Effective collaboration can create high levels of interdependence and ingenuity among group learners, and it allows enhanced learning not easily attained using other methods.87 Companion et al86 suggest that integrating simulation-based learning into the educational experience is crucial to further develop collaborative learning environments. Incorporation of networked VR-based simulations into the surgical curriculum would leverage the collaborative strength of the present team-based structure of most surgical residency and clerkship programs.

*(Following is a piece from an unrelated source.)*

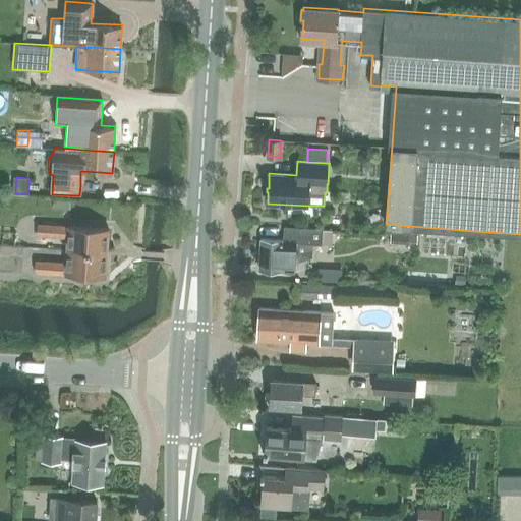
[(68,238),(67,251),(107,253),(109,229),(69,227),(38,225),(38,236),(68,238)]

It has been reported that information management comprises 80% to 90% of a physician's daily workload.88 Failure to adapt to the increasing dependence on information (of all kinds) would be a mistake. Use of the new technologies described in this article may help prevent such an outcome, in part, by enhancing the current educational process. In short, for reasons of educational quality, safety, and cost, simulation and VR can provide real value now, and their role will almost certainly expand as computer power and availability increase.